Sunday, May 1, 2011

A Right Royal Nosh-up


 

Sadly, the invitation arrived too late. But in any case, I was already
booked for a Royal Wedding Dinner with friends.

According to a former royal chef's glossy cookbook, Eating Royally (I am not making this up), Buckingham palace menus are always written in French, and ours was no exception.

The sausages (tasty traditional pork, of course, from the local butcher) were arranged around the mash to make a lovely crown shape, topped with pea jewels and escorted by cabbage with peas, roast veges and onion gravy. Propped up behind is the welcoming picture on the back of the menu cards, standing in for our distant hosts. (I'm sure they would have preferred our sausages to chocolate biscuit cake.)


Dessert was a proper English trifle, with the right (generous) amount of sherry, decorated with the happy couple's crests surrounded by chocolate sprinkle hearts.

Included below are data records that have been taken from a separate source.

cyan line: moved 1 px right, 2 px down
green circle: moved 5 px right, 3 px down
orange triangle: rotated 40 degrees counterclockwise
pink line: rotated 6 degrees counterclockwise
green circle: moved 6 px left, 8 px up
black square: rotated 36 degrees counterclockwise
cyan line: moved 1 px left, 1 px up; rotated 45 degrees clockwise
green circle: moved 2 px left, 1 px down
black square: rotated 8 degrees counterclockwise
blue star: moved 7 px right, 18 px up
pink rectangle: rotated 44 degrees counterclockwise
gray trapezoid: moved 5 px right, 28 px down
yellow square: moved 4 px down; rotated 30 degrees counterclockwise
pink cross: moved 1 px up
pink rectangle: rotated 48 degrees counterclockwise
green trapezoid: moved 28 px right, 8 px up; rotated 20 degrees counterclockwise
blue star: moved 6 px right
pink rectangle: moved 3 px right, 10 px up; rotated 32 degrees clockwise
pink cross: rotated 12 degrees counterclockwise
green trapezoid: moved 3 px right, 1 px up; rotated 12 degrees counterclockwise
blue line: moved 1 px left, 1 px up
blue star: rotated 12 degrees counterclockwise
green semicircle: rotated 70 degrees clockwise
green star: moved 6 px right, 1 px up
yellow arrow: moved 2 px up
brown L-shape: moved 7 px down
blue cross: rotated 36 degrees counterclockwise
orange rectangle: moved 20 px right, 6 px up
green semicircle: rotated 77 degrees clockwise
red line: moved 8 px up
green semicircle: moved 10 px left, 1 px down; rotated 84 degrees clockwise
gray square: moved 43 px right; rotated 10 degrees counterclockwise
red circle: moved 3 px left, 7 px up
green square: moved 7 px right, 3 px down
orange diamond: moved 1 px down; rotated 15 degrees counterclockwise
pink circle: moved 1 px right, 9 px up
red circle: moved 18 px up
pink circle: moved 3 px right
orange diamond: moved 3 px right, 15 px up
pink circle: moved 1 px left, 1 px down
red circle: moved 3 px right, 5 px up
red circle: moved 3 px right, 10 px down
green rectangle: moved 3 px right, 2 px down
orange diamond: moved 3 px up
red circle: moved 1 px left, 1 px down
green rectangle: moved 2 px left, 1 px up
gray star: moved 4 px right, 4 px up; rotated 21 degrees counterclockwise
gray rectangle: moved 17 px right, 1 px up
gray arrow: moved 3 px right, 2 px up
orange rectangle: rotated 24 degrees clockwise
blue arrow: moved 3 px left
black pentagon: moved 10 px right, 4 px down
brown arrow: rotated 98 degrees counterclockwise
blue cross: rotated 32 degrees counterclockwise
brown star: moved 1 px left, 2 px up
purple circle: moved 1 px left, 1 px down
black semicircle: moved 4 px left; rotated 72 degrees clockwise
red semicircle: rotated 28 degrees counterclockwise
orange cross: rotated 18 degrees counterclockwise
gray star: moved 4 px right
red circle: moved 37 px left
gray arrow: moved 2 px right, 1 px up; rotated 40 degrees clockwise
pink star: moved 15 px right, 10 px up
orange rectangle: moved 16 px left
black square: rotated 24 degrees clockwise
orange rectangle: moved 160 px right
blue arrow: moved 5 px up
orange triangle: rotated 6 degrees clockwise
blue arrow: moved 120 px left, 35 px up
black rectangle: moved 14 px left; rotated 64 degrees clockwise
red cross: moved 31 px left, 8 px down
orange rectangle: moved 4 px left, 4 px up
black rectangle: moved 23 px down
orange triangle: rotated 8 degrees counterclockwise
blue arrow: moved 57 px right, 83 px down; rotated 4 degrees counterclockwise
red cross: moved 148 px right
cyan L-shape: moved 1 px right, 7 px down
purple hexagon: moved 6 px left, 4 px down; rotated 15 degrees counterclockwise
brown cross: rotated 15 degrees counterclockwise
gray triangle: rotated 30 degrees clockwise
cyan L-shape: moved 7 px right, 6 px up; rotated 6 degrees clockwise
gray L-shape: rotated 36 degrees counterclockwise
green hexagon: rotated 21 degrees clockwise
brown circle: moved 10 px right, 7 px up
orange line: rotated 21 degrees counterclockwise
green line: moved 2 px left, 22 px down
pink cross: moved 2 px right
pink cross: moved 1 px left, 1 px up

By the time we'd worked our way through all this, interrupted by occasional dashes to the telly to see well-known guests arriving at the Abbey (including Princess Eugenie and her hat, described by Rosemary McLeod as resembling an ancient contraceptive device - the Really Good Stuff was about to start.
(PS - Our eagle-eyed hostess has pointed out that the one in pink with that hat was Beatrice, Eugenie was the one in blue brocade.)

We oohed and aahed as the bride appeared, gasped as the ring got stuck (I suppose it Isn't Done for the bride to try it on first, but I admired how well the groom coped with this unforeseen crisis), and then welcomed the clever way our hostess filled the awkward gap before the Balcony Appearance with the promised friandises. And what magnificent little morsels they were.



To accompany them we had, naturally, the Queen's favourite tipple - a cup of tea. Just like us, and most of the guests, the teapot was properly dressed for the occasion.


After the second kiss, toasted with a glass of Deutz (proudly New Zealand, but also a better-sounding match for the German-descended Windsors than anything French), we called it a night - and a very good night it was too.

1 comment:

"Our Hostess" said...

Thought I'd help out with the captions.
Friandises: top photo, baby lemon meringue tartlets* and baby plum-and-port-wine meringue tartlets*, shortbread*.
Bottom photo: Clockwise, cape gooseberries from the garden, cherry liqueur chocolates, pomegranate Turkish delight, crystallised ginger,apricot truffles*; centre, prune and port wine truffles*. Asterisked items home made (except for the tartlet cases).
Crown tea cosy bought in the UK about 10 years ago.